The textual sources present a variety of readings. For example, Bastiaan Van Elderen [57] compares three variations of Deuteronomy 32:43, the Song of Moses.[citation needed]

Deuteronomy 32.43, Masoretic
Deuteronomy 32.43, Qumran
Deuteronomy 32.43, Septuagint
1 Shout for joy, O nations, with his people
2 For he will avenge the blood of his servants
3 And will render vengeance to his adversaries
4 And will purge his land, his people.
1 Shout for joy, O heavens, with him
2 And worship him, all you divine ones
3 For he will avenge the blood of his sons
4 And he will render vengeance to his adversaries
5 And he will recompense the ones hating him
6 And he purges the land of his people.
1 Shout for joy, O heavens, with him
2 And let all the sons of God worship him
3 Shout for joy, O nations, with his people
4 And let all the angels of God be strong in him
5 Because he avenges the blood of his sons
6 And he will avenge and recompense justice to his enemies
7 And he will recompense the ones hating
8 And the Lord will cleanse the land of his people.

The Dead Sea Scrolls, with their 5% connection to the Septuagint, provide significant information for scholars studying the Greek text of the Hebrew Bible.

Printed editions[edit]

The texts of all printed editions are derived from the three recensions mentioned above, that of Origen, Lucian, or Hesychius.

  • The editio princeps is the Complutensian Polyglot. It was based on manuscripts that are now lost, but seems to transmit quite early readings.[61]
  • The Aldine edition (begun by Aldus Manutius) appeared at Venice in 1518. The text is closer to Codex Vaticanus than the Complutensian. The editor says he collated ancient manuscripts but does not specify them. It has been reprinted several times.
  • The most important edition is the Roman or Sixtine Septuagint, which uses Codex Vaticanus as the base texts and various other later manuscripts for the lacunae in the uncial manuscript. It was published in 1587 under the direction of Cardinal Antonio Carafa, with the help of a group of Roman scholars (Cardinal Gugliemo Sirleto, Antonio Agelli and Petrus Morinus), by the authority of Sixtus V, to assist the revisers who were preparing the Latin Vulgate edition ordered by the Council of Trent. It has become the textus receptus of the Greek Old Testament and has had many new editions, such as that of Robert Holmes and James Parsons (Oxford, 1798–1827), the seven editions of Constantin von Tischendorf, which appeared at Leipzig between 1850 and 1887, the last two, published after the death of the author and revised by Nestle, the four editions of Henry Barclay Swete (Cambridge, 1887–95, 1901, 1909), etc. A detailed description of this edition has been made by H. B. Swete in his An Introduction to the Old Testament in Greek (1900), pp. 174–182.
  • Grabe's edition was published at Oxford, from 1707 to 1720, and reproduced, but imperfectly, the Codex Alexandrinus of London. For partial editions, see Fulcran Vigouroux, Dictionnaire de la Bible, 1643 sqq.

*STORED DATA*:

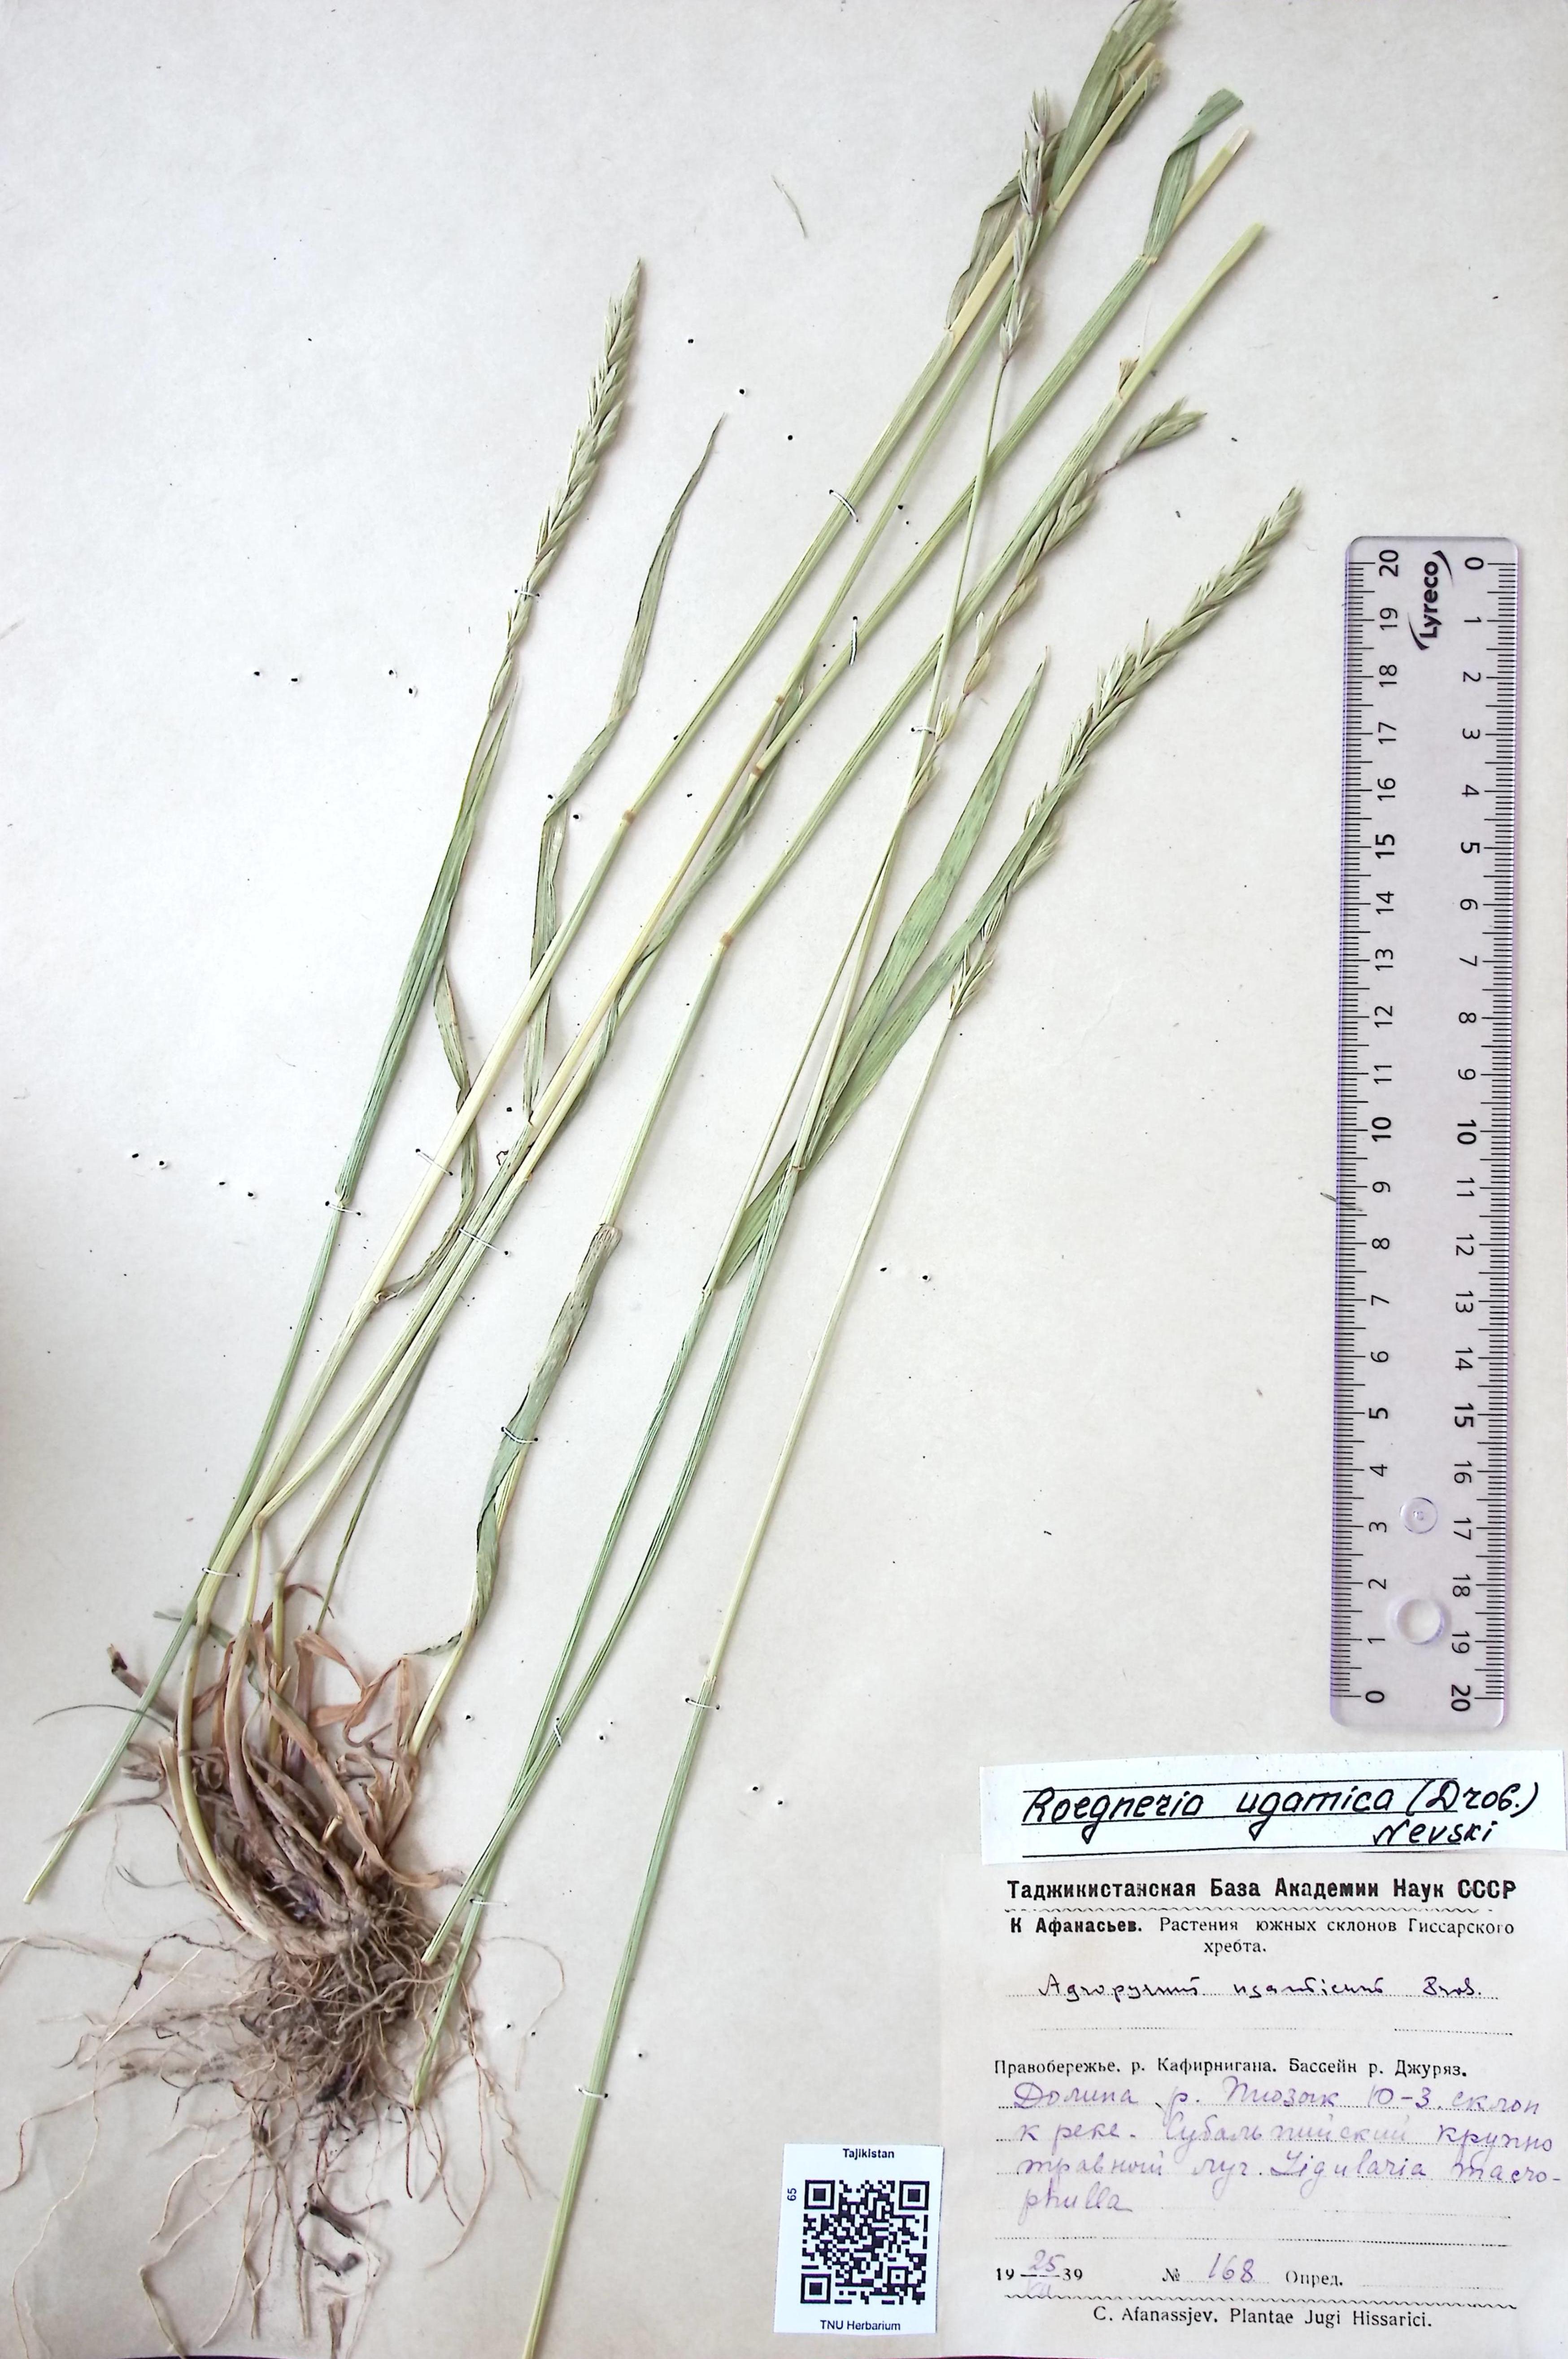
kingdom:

*YOUR TASKS*:
1. From the passage on the Septuagint, copy word for word the portion from "Printed editions[edit]" to "reprinted several times.".
2. According to the Septuagint passage, which codex serves as the base text of the Roman or Sixtine Septuagint?
3. Continue the passage on Septuagint manuscripts and printed editions from its last sentence.

*ANSWERS TO EACH TASK*:
1.
Printed editions[edit]

The texts of all printed editions are derived from the three recensions mentioned above, that of Origen, Lucian, or Hesychius.

  • The editio princeps is the Complutensian Polyglot. It was based on manuscripts that are now lost, but seems to transmit quite early readings.[61]
  • The Aldine edition (begun by Aldus Manutius) appeared at Venice in 1518. The text is closer to Codex Vaticanus than the Complutensian. The editor says he collated ancient manuscripts but does not specify them. It has been reprinted several times.

2. Codex Vaticanus.

3.
  • Alfred Rahlfs, a longtime Septuagint researcher at Göttingen, began a manual edition of the Septuagint in 1917 or 1918. The completed Septuaginta was published in 1935. It relies mainly on Vaticanus, Sinaiticus, and Alexandrinus, and presents a critical apparatus with variants from these and several other sources.[62]
  • The Göttingen Septuagint (Vetus Testamentum Graecum: Auctoritate Academiae Scientiarum Gottingensis editum) is a major critical version, comprising multiple volumes published from 1931 to 2009 and not yet complete (the largest missing parts are the history books Joshua through Chronicles except Ruth, and the Solomonic books Proverbs through Song of Songs). Its two critical apparatuses present variant Septuagint readings and variants from other Greek versions.[63]
  • In 2006, a revision of Alfred Rahlfs's Septuaginta was published by the German Bible Society. This editio altera includes over a thousand changes to the text and apparatus.[64]
  • Apostolic Bible Polyglot contains a Septuagint text derived mainly from the agreement of any two of the Complutensian Polyglot, the Sixtine, and the Aldine texts.[65]

English translations[edit]

The Septuagint has been translated surprisingly few times into English. The first one, which excluded the Apocrypha, was Charles Thomson's in 1808, which was subsequently revised and enlarged by C.A. Muses in 1954.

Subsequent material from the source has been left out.